Tuesday, May 26, 2020

The Dark Side of Exponential Growth

The magical dynamics of exponential growth can lead to wonderful things when it come to GDP per capita--  Japan, South Korea, China and other "growth miracles."  Sadly, however, exponential growth is entirely a curse when it comes to infectious diseases.  The same mathematical forces  that led us to conclude "growing at a rate of 2% per year, the U.S. can double GDPpc in  approximately 35 years" also implies that in the early days of the pandemic, cases were doubling every 3 days.  Exponential growth doesn't seem so groovy anymore, huh?

This week a study by researchers at the Columbia's public health school found that 36000 deaths could have prevented if social distancing measures had been implemented one week earlier than they actually were. Two weeks earlier, 54000 (84% of deaths).   Changing the rate of growth (how many infections spread from person to person) at the right time has a dramatic effect on the subsequent dynamics.

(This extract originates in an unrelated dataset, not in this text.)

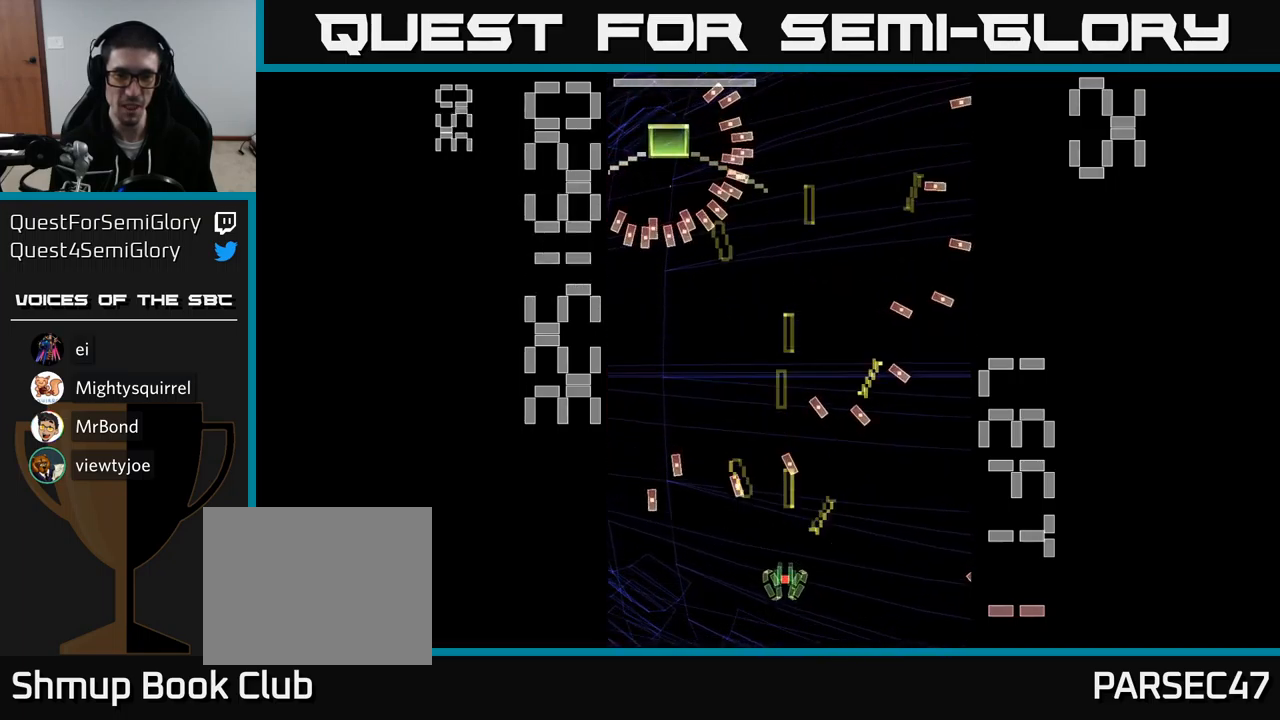
{"buttons": ["A", "X", "DPAD_DOWN", "DPAD_LEFT"], "events": [[83, "DPAD_UP", "down"], [267, "DPAD_LEFT", "down"], [317, "DPAD_UP", "up"], [483, "DPAD_DOWN", "down"]]}
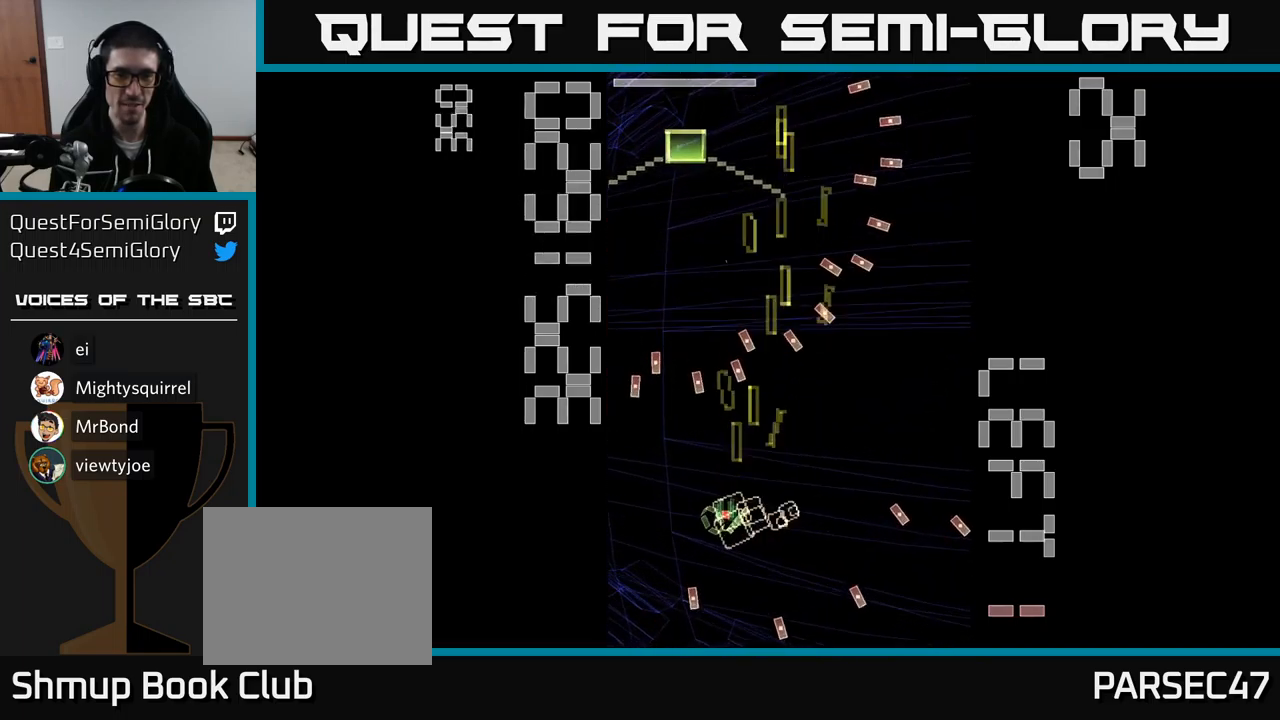
{"buttons": ["A", "X", "DPAD_UP"], "events": [[17, "DPAD_LEFT", "up"], [117, "DPAD_DOWN", "up"], [283, "X", "up"], [367, "DPAD_LEFT", "down"], [383, "DPAD_UP", "down"], [417, "DPAD_LEFT", "up"], [433, "X", "down"]]}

By the way, a common mistake is using the word "exponential" interchangeably with "rapid."  This is not always the case! "Exponential" simply means that some quantity increases in proportion to its current size.  Depending on what your point of reference is, this increase in quantity may or may not be fast.  This article from The Conversation does a super job in breaking down exponential growth not only in the context of COVID19 but also money, pyramid schemes and nuclear reactions. 
As Benjamin Franklin put it: “Money makes money, and the money that money makes, makes more money.” If you could wait long enough, even the smallest investment would become a fortune. But don’t lock up your rainy-day fund just yet. If you invested £100 at 1% per year it would take you over 900 years to become a millionaire. Very few people would accuse the exponential growth associated with their bank account of being large or rapid.
Doesn't it feel a bit unfair that money growing exponentially is not nearly as dramatic as a deadly virus growing exponentially? Reassuringly though, the  growth that characterizes the early days of a pandemic does not last forever, and many efforts to flatten the curve are achieving that goal.

Mathematics is very clear-cut about how, given certain parameters, a quantity will grow.  But turns out human psychology is more fuzzy and human intuition has a hard time realising exponential growth:
A cognitive bias that puzzles millions of people in home-isolation around the globe is the exponential growth bias. Our brain is not wired to think in exponential terms. We can easily estimate where we will get if from our front door, we take 30 steps, but we cannot estimate how far we will get if we take 30 exponential steps [2], that is, double our step each time. 1+2+4+8+16. The answer is, we’d go around the globe 26 times!  Exponential growth bias makes it very hard for citizens to evaluate the status of the pandemic in their countries.